Today marks the day at which our adventure took us from Inverness to Oban (Scotland), a ride that consisted of a series of bus rides which will not soon be forgotten. The scenery was amazing. Something that I have really enjoyed about the country of England and Scotland is that they constantly remind me of certain places in the states. While taking a tour of Loch Ness I was reminded of visiting the Pacific Northwest but during the ride I was constantly reminded of the Rocky Mountains from the snow-capped mountains of the Western Highlands. Once we arrived I was quickly astonished at the scenery of where we are staying. Our hostile is placed at the perfect position on the Oban Bay with a view that could only have been from a magazine, much different from the corn fields of Iowa.
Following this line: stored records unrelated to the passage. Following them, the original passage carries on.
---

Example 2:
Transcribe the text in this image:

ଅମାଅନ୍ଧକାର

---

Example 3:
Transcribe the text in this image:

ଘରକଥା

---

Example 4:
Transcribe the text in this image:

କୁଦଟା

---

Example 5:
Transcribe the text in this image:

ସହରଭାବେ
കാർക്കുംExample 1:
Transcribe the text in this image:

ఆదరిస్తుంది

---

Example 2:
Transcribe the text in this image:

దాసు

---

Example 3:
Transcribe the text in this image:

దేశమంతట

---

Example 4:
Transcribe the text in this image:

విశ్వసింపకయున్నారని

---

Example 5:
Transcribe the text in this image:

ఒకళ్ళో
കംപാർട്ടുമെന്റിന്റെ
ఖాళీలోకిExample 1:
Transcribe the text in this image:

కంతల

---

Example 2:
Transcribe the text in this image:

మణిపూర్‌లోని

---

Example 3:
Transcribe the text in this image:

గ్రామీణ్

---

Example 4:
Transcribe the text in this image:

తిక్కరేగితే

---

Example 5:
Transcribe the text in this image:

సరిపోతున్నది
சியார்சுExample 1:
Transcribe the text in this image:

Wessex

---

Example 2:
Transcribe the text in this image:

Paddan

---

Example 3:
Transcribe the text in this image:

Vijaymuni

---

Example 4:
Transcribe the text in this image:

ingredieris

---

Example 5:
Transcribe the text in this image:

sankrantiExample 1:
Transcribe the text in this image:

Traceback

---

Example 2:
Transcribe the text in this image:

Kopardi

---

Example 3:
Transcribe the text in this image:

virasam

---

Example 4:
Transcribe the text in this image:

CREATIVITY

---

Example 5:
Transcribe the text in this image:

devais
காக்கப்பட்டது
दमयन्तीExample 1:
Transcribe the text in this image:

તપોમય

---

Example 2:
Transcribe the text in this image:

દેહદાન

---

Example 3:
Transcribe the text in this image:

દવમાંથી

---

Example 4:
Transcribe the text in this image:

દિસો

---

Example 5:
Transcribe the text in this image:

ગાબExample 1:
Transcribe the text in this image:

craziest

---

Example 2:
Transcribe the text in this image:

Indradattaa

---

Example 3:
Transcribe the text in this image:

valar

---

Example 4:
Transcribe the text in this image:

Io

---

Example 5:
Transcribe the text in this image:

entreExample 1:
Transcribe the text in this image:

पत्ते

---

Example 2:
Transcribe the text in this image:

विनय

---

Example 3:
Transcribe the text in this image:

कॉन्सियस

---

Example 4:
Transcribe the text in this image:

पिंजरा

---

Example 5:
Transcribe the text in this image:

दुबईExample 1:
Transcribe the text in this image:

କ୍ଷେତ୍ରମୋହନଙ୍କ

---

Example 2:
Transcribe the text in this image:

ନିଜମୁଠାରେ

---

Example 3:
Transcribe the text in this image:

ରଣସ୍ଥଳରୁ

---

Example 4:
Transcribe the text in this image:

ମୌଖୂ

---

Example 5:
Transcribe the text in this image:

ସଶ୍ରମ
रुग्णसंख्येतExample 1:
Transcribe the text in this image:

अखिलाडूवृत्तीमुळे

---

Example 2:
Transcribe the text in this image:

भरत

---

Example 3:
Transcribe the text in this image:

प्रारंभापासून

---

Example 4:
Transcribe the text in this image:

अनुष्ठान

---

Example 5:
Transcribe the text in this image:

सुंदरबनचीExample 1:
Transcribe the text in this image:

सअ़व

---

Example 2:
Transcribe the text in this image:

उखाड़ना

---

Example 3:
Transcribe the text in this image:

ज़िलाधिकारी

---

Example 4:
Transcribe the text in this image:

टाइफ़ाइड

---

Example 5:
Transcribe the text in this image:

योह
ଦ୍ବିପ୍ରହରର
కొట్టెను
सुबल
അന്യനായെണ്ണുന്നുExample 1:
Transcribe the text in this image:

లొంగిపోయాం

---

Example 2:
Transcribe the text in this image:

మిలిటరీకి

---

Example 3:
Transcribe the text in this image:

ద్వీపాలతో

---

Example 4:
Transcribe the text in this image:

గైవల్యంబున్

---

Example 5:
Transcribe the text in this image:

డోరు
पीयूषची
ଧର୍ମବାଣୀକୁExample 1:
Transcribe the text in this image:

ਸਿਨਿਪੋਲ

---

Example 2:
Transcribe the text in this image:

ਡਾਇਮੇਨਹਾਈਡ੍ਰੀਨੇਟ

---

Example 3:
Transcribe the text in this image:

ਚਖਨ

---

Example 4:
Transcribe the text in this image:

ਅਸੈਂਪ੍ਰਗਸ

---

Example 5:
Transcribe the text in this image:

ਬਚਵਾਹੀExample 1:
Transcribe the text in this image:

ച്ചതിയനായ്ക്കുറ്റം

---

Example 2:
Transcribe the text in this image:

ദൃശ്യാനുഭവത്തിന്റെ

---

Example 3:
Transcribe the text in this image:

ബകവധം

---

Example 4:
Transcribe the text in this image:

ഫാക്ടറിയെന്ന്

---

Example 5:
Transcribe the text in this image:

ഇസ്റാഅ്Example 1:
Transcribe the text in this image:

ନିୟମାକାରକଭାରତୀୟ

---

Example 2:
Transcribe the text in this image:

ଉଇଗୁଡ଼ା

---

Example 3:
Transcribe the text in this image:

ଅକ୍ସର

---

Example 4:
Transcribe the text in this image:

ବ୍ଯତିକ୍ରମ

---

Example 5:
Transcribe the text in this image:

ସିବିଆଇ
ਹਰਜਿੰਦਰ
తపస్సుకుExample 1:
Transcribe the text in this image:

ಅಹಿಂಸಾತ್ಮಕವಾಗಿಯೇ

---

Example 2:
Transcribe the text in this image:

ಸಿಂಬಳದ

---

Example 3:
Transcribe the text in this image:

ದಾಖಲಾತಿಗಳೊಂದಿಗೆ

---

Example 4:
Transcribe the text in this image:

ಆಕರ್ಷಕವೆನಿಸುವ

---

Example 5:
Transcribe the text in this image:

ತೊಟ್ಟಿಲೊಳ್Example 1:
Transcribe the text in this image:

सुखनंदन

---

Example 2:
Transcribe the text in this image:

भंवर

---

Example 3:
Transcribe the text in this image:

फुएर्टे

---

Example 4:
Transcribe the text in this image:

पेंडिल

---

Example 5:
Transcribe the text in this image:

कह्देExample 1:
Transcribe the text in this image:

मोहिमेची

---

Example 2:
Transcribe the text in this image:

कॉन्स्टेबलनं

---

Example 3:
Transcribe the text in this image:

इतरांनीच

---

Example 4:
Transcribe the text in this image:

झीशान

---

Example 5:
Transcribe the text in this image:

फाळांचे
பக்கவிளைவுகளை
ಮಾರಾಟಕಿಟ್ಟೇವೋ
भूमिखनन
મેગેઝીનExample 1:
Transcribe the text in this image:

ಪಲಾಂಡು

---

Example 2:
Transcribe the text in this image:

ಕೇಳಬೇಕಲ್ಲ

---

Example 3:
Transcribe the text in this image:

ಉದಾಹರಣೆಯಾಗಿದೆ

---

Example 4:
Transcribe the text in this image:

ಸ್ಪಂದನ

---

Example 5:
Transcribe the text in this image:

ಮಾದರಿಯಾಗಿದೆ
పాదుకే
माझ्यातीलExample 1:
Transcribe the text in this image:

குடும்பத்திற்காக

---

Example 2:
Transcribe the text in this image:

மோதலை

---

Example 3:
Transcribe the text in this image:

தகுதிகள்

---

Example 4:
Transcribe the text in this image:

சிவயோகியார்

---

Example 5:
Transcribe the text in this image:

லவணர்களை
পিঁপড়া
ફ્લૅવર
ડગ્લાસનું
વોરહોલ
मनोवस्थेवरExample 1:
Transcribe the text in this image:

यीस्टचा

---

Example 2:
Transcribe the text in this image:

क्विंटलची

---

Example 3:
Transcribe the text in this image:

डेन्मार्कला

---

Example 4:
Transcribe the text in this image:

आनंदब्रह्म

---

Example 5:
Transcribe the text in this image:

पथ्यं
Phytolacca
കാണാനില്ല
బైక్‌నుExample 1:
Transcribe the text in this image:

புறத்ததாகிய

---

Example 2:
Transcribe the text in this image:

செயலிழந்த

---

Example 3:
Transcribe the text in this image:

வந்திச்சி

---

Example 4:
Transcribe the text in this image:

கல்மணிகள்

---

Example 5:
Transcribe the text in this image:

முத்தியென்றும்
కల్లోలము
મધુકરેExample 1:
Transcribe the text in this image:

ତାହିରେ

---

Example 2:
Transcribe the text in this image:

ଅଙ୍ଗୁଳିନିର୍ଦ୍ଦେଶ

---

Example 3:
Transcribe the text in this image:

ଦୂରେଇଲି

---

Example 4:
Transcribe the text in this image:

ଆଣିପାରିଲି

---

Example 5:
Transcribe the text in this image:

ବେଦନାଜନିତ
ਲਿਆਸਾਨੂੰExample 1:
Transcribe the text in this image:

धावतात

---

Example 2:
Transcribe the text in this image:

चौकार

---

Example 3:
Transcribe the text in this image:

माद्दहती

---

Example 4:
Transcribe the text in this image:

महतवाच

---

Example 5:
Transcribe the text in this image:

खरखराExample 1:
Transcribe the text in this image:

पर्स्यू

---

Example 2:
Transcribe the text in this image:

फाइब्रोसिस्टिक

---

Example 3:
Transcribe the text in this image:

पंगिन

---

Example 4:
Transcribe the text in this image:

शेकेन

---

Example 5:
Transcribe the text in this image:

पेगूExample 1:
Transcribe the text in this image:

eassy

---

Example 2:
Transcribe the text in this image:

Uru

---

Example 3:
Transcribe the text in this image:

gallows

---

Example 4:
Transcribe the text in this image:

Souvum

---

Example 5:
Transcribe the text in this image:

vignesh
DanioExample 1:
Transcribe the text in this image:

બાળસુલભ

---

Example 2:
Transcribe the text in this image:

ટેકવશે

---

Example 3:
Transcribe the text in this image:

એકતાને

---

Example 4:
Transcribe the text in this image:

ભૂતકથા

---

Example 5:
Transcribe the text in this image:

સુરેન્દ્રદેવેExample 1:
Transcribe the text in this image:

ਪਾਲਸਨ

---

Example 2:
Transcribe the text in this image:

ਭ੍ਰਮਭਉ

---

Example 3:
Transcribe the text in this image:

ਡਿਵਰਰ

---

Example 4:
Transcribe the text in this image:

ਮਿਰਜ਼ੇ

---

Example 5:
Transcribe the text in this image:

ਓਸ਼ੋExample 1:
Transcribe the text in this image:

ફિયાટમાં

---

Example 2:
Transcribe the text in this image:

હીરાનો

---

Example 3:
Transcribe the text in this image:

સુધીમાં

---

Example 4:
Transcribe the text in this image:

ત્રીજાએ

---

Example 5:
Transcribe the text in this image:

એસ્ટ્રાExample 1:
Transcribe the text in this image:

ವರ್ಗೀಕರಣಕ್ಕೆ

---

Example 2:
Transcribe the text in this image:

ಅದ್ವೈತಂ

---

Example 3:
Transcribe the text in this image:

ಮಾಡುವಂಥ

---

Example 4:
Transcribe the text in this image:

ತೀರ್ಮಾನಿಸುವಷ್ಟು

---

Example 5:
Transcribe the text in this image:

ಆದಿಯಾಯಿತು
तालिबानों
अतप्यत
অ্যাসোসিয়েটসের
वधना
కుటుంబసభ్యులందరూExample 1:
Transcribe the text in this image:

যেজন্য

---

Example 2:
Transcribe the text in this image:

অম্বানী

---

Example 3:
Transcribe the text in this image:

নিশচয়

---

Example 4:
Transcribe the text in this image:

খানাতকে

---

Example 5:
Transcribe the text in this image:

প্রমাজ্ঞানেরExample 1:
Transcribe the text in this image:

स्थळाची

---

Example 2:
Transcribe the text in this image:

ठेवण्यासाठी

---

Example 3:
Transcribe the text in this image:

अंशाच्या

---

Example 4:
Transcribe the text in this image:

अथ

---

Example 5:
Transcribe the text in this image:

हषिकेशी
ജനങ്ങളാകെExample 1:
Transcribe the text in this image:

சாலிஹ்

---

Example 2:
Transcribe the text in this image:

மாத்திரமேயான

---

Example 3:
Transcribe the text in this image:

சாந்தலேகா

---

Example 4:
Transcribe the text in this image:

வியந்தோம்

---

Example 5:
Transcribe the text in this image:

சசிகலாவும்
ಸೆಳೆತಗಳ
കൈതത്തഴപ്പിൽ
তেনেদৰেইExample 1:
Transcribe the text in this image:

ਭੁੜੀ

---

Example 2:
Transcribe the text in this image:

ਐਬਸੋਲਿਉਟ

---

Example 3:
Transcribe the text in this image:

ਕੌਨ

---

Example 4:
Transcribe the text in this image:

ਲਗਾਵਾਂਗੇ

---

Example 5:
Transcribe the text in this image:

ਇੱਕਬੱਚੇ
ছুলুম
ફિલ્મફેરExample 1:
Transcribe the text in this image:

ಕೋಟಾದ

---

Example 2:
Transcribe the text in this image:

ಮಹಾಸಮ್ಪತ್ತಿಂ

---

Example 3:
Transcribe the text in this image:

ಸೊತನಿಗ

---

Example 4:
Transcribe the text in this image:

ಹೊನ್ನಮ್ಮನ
We took the time to scout out the best seafood in the town, something that was a find, but before we were going to have supper we had a tour of the world famous Oban Distillery. The tour was my favorite part of the day because it was historical, fun, and also a great opportunity for me to relate my previous education from other classes. The Oban Distillery was the first building to appear in the area besides a couple local fisherman so in a way, the distillery started the town. After a brief history of the distillery, the class was given a tour of how the scotch was made. This part was where I was able to link my other classes to this course. The first thing we learned in the process was how the barley is malted which gives the Oban scotch is smoky hint. The Oban scotch is proud of this balance of four flavors hidden within: smoky, sea salt, orange, and a bit of honey. After the malting process the barley is heated in water to dissolve the sugars from the barley to make the wort. This process was very similar to the experiment I performed earlier this year in Microbiology when we brewed our beer.
After the wort was made, it was distilled to produce a more pure alcohol. The alcohol content from the original fermentation went from about 9% to about 25% after the first distillation. The Oban Distillery uses the concept of the head, heart, and tail with their distillations. Just like a fish, the fillet of a fish is the only thing taken and the head and tail are not used so the first and last bit of the first distillation we not used for the batch, instead they are reused for the next batches to come. The process of distillation was very similar to simple and fractional distillations which I performed in Organic Chemistry so in theory I could be able to make the scotch until this point;) We were then allowed to test a 14 year aged scotch being able to experience the four important flavors of the Oban scotch. There was much more that I learned from the tour and I also had the opportunity to get a fresh seafood supper after form the local market. So it’s safe to say that today was a success and I was able to learn some tasting skills which I might have to wait a bit to practice back in the states.